-- Exercise passage --
/---

DataOps implements continuous deployment of new ideas by automating the workflow for building and deploying new analytics. It reduces the overall cycle time of turning ideas into innovation. While doing this, the development team must avoid introducing new analytics that break production. The DataOps enterprise uses logic tests to validate new code before it is deployed. Logic tests ensure that data matches business assumptions.

With logic tests in place, the development pipeline can be automated for continuous deployment, simplifying the release of new enhancements and enabling the data analytics team to focus on the next valuable feature. With DataOps the dev team can deploy without worrying about breaking the production systems. This is a key characteristic of a fulfilled, productive team.

The Value-Innovation Pipeline

The two workflows are combined into the Value-Innovation Pipeline in the figure below. The Value-Innovation Pipeline captures the interplay between development and production, and between data and code. DataOps breaks down this barrier so that cycle time and quality can be improved. The practices it employs help orchestrate data to production and the deployment of new features, while maintaining quality. DataOps speeds the extraction of value from data and improves the velocity of new development while ensuring the quality of data and code in production systems.

Process

Development and Deployment

DataOps builds upon the DevOps development model. The DevOps process flow includes a series of steps that are common to software development projects:

• Develop – create/modify an application
• Build – assemble application components
• Test – verify the application in a test environment
• Deploy – transition code into production
• Run – execute the application

DevOps introduces three foundational concepts: Continuous Integration (CI), Continuous Delivery (CD) and Continuous Deployment. The goal of Continuous Integration is to enable an automated way to build, package, and test applications. Continuous Delivery is tasked with automating the delivery of applications to a given environment via manual release process. Finally, Continuous Deployment is the process of automatically releasing source code to a production environment.

Once an application passes all qualification tests, it is deployed to production. Together CI and CD resolve the main constraint hampering Agile development. Before DevOps, Agile created a rapid succession of updates and innovations that would stall in a manual integration and deployment process. With automated CI and CD, DevOps has enabled companies to update their software many times per day.

Testing

Tests in DataOps have a role in both the Value and Innovation Pipelines. In the Value Pipeline, tests monitor the data values flowing through, to catch anomalies or flag data values outside statistical norms. In the Innovation Pipeline, tests validate new analytics before deploying them.

In DataOps, tests target either data or code. The Figure below illustrates this concept. Data that flows through the Value Pipeline is variable and subject to SPC and monitoring. Tests target the data which is continuously changing. Analytics in the Value Pipeline, on the other hand, are fixed and change only using a formal release process. In the Value Pipeline, analytics are revision controlled to minimize any disruptions in service that could affect the data pipeline.

\---

-- Given records --
/---

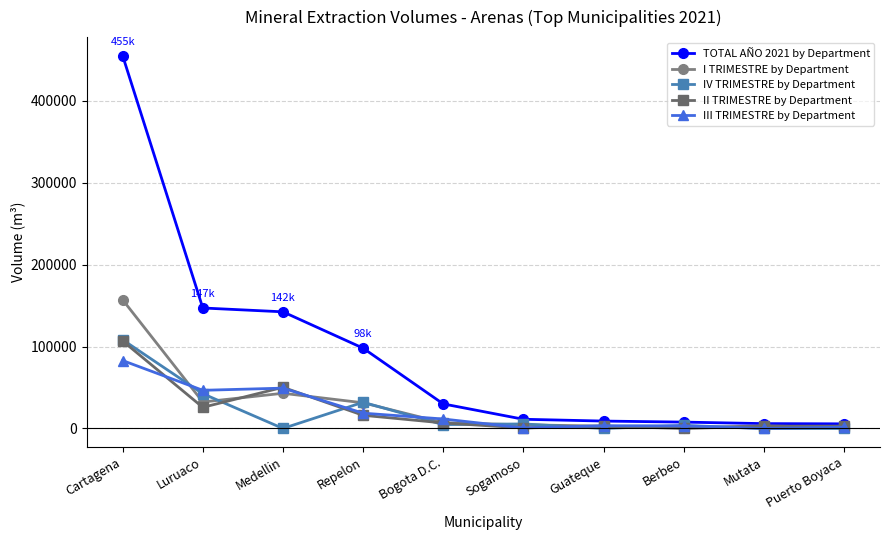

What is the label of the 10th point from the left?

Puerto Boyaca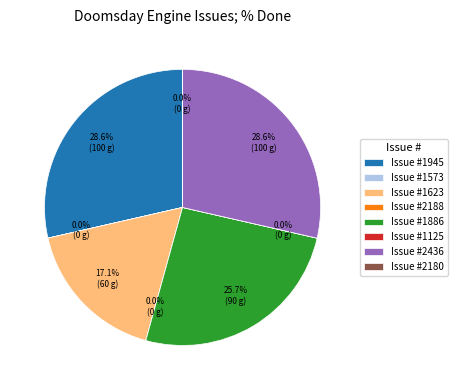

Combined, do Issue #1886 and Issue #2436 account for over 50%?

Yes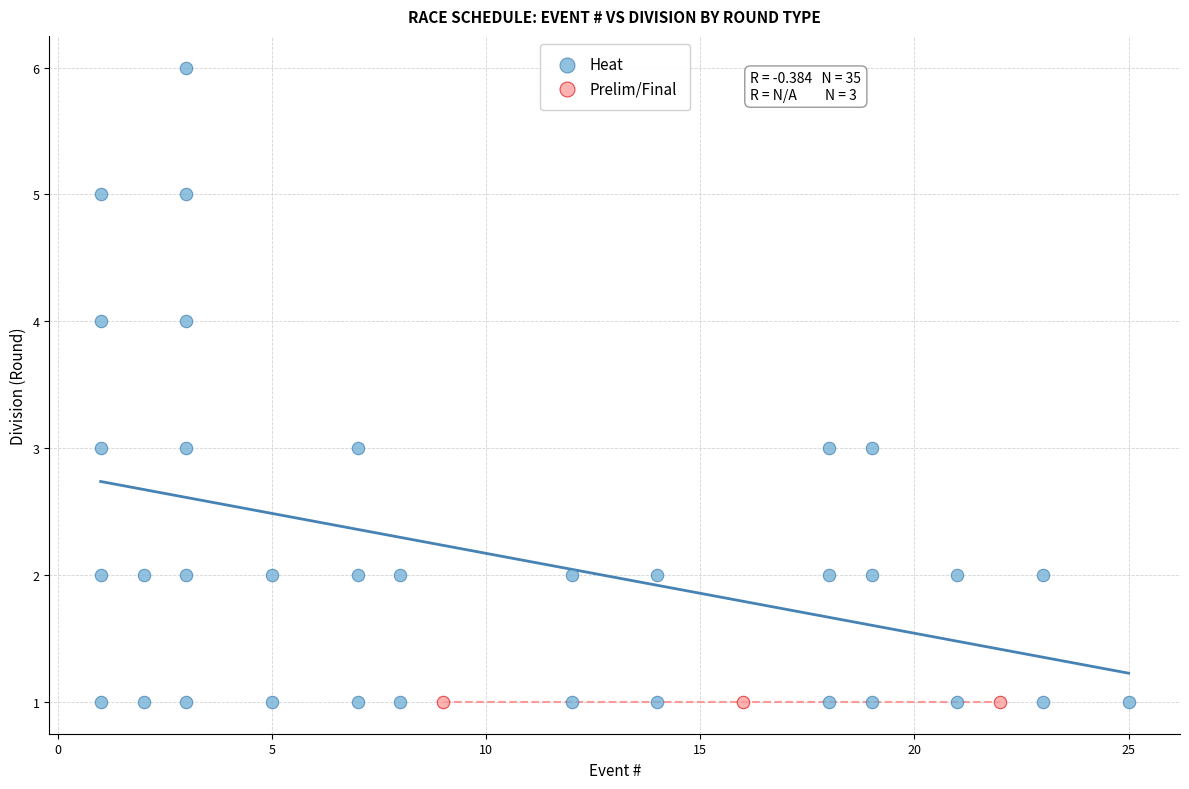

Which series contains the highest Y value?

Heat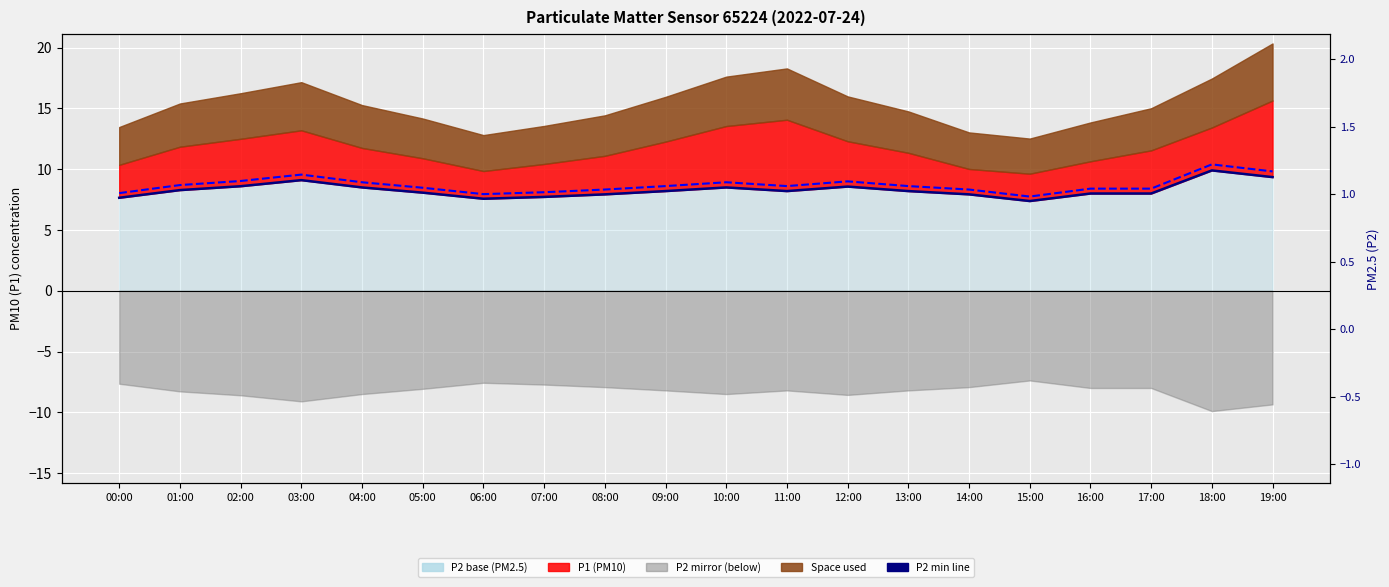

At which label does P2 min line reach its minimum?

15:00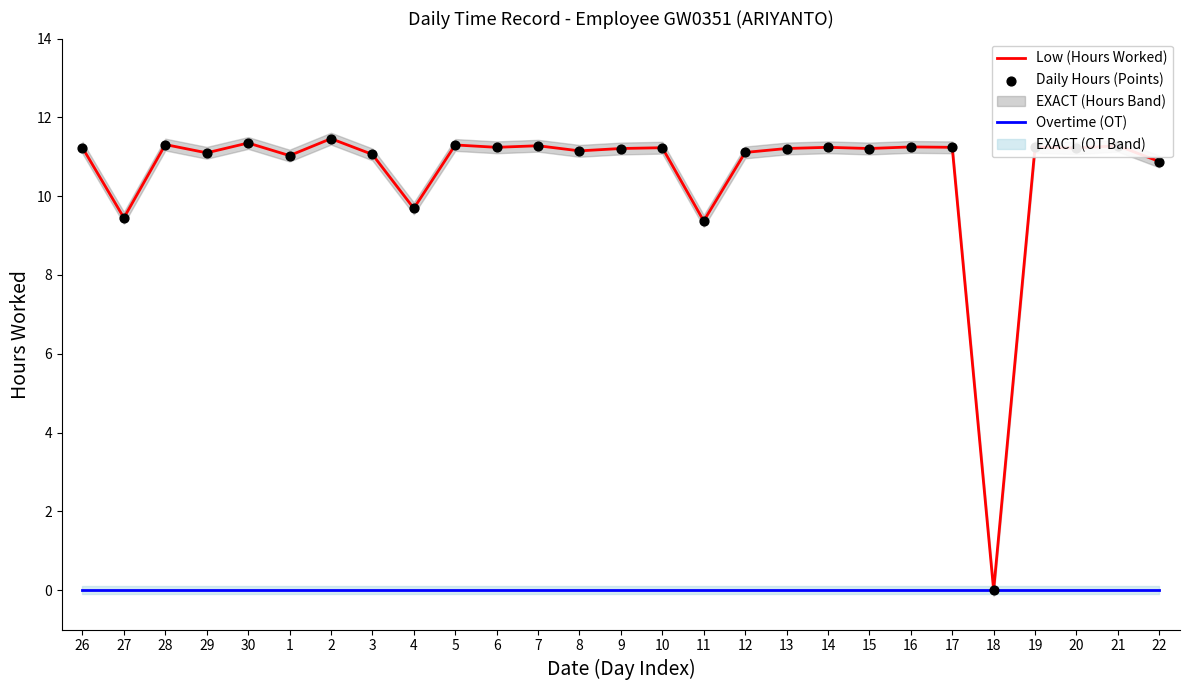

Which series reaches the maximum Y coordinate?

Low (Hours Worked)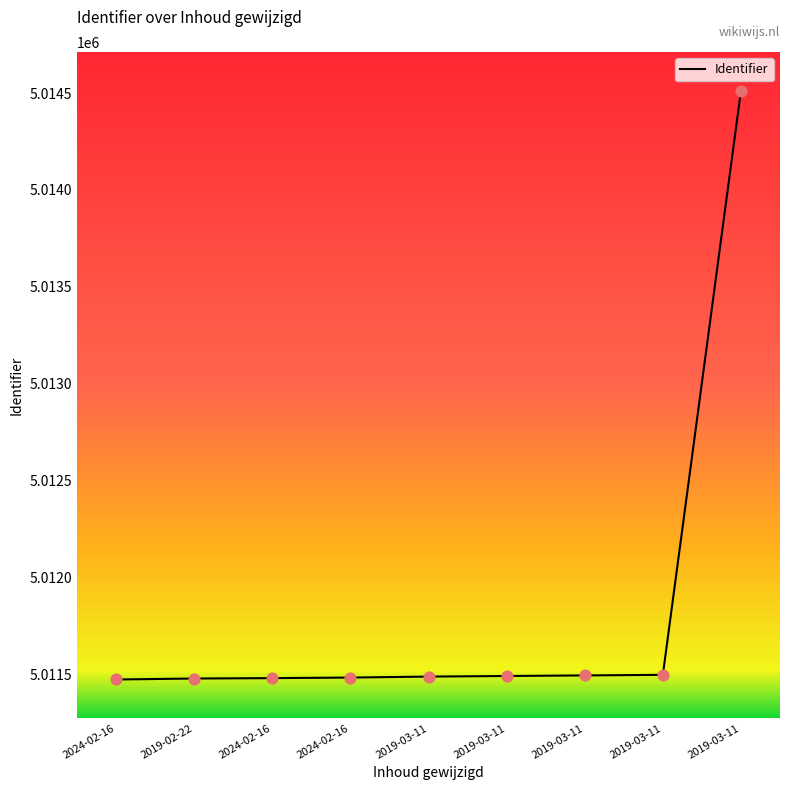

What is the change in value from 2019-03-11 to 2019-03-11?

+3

\---
/---

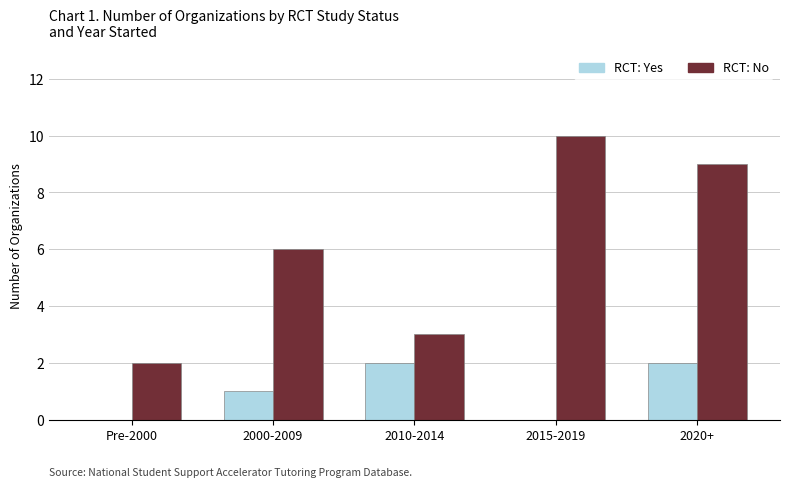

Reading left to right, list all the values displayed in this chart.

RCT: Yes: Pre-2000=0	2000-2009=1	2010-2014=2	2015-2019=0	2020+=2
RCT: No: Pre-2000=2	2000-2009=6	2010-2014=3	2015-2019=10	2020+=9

\---

-- Task prompt --
According to the DataOps text, what do logic tests ensure? The rows are separate material with no connection to the text.

-- Exercise answer --
Logic tests ensure that data matches business assumptions.